Veteran June 4 activist found hanged in hospital
A veteran democracy activist in Hunan, who was jailed for 21 years for his involvement in the 1989 Tiananmen Square protests and a labour rights campaign, was found dead amid suspicious circumstances in a hospital in Shaoyang yesterday morning.
Fellow activists, family members and friends of Li Wangyang refused to accept the initial ruling by police in Shaoyang that Li, 62, hanged himself in his hospital ward.
They said that although he could barely walk and had become blind and deaf after years of torture in jail, the ailing Li had been in a combative mood, seeking medical treatment and demanding government redress of the June 4 crackdown in Beijing's Tiananmen Square 23 years ago. He was also under close guard by police in the lead-up to Monday's anniversary of the crackdown.

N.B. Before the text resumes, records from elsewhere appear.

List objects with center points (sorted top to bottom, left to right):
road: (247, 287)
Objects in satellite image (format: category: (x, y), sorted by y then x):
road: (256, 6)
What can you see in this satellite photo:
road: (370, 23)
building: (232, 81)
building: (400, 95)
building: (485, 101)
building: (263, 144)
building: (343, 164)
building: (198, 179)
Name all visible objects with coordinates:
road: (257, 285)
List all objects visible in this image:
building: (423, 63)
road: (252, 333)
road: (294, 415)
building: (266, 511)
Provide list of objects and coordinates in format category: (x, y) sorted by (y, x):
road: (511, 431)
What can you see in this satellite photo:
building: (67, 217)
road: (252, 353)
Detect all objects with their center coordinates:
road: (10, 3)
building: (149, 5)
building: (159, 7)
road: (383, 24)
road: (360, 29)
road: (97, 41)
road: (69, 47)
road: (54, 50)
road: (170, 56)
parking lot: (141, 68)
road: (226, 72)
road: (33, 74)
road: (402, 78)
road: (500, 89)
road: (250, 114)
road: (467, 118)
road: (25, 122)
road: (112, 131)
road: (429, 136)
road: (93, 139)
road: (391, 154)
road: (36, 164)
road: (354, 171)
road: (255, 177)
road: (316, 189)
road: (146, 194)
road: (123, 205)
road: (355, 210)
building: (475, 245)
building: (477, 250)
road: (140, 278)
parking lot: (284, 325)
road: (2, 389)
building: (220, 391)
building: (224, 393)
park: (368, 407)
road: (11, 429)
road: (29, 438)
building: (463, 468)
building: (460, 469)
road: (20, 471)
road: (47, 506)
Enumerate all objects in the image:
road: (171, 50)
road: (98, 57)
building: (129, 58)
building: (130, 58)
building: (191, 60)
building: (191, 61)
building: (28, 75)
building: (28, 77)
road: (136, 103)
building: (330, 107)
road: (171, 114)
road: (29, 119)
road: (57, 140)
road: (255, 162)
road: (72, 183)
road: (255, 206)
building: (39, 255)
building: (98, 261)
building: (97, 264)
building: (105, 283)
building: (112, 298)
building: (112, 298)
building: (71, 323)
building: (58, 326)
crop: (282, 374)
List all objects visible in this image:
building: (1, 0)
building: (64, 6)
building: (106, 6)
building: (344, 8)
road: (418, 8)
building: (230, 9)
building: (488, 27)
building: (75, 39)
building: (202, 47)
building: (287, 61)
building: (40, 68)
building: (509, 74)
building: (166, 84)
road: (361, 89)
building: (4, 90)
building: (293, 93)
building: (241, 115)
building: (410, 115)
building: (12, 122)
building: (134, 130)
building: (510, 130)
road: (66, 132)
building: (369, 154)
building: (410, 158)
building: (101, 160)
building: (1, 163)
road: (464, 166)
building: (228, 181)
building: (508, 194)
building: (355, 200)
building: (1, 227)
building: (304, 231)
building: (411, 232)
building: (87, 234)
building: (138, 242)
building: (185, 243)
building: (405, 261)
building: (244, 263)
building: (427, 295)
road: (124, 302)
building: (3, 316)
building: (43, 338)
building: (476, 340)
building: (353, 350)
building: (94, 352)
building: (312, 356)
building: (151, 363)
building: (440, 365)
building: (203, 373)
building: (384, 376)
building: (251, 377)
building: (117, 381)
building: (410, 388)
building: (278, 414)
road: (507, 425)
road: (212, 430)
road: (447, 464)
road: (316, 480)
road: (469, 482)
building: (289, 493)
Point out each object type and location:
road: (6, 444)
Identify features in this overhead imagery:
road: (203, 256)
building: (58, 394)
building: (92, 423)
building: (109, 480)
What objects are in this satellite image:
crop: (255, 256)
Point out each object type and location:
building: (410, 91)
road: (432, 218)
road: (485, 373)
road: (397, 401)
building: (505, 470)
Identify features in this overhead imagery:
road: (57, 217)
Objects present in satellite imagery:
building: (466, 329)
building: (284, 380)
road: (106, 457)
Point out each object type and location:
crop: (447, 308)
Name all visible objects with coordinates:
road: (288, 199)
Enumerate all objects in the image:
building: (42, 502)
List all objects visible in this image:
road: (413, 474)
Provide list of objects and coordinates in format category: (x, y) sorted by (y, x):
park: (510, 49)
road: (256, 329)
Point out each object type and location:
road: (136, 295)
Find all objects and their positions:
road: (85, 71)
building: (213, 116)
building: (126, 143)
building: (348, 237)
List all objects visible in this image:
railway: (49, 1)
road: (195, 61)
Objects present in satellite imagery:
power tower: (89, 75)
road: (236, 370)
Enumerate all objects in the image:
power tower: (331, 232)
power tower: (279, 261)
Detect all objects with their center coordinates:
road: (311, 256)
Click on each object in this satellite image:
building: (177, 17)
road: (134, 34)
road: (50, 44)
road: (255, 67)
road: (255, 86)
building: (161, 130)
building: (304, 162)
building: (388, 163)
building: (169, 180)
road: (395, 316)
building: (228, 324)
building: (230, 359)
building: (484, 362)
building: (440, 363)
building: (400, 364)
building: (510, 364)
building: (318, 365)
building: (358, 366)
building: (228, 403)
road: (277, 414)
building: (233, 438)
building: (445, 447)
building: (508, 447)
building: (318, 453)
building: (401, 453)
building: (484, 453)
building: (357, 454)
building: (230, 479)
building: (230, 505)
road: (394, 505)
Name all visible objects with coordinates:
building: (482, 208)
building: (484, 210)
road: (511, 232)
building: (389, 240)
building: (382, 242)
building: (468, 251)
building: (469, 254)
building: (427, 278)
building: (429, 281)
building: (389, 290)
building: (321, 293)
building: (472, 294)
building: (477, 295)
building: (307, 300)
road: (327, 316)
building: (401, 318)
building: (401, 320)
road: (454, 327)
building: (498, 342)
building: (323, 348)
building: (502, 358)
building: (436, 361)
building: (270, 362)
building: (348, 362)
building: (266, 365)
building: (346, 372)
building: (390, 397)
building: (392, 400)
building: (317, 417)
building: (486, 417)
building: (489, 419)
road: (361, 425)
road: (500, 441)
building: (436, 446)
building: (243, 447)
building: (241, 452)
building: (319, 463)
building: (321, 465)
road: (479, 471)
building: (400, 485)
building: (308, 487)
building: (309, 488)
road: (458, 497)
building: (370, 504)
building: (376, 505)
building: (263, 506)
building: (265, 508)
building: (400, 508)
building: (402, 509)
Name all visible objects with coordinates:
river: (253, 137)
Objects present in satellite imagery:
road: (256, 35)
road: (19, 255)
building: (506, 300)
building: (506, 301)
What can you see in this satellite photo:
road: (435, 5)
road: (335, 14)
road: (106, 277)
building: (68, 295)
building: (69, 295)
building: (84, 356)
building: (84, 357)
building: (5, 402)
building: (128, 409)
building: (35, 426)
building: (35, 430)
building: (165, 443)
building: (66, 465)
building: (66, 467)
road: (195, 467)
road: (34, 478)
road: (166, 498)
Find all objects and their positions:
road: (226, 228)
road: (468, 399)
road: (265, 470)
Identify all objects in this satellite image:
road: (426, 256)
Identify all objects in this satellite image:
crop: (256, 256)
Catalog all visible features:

Fellow activist Zhu Chengzhi, who went to junior middle school with him, said Li appeared to be recovering and optimistic when they met on Monday.
'We talked for quite a while, although he was in poor health,' Zhu said yesterday. 'I simply don't think it is a suicide because Li was the kind of guy who would never commit suicide even if a knife was held against his neck.'
He also said Li had asked Li Wangling, Li's younger sister, who had taken care of him since he was released from jail in May last year, to buy him a radio on Tuesday, in an attempt to help restore his hearing.
In an interview with Hong Kong's Cable TV news last month, Li said he would never give up his pursuit of democracy and the rule of law.
Li's family members and about a dozen activists who went to the hospital yesterday morning, including Zhu, were also bitter the police did not allow them to take photos of Li's body at the scene and took it away by force despite their protests.
'We demand a full autopsy as we don't even know whether he died in the morning or later last night, or whether he was murdered or committed suicide,' an unnamed activist was quoted as saying in a statement released by the Hong Kong-based Information Centre for Human Rights and Democracy yesterday.
Li, who worked as a trade unionist from the early 1980s, was sentenced to 13 years in prison on charges of 'counter-revolution' for leading an independent workers' federation in Shaoyang during the 1989 student-led demonstrations.
Just a few months after his early release in 2000 on medical grounds, he was sentenced to another 10 years in prison for subversion, making him one of the longest-serving political prisoners related to the June 4 crackdown.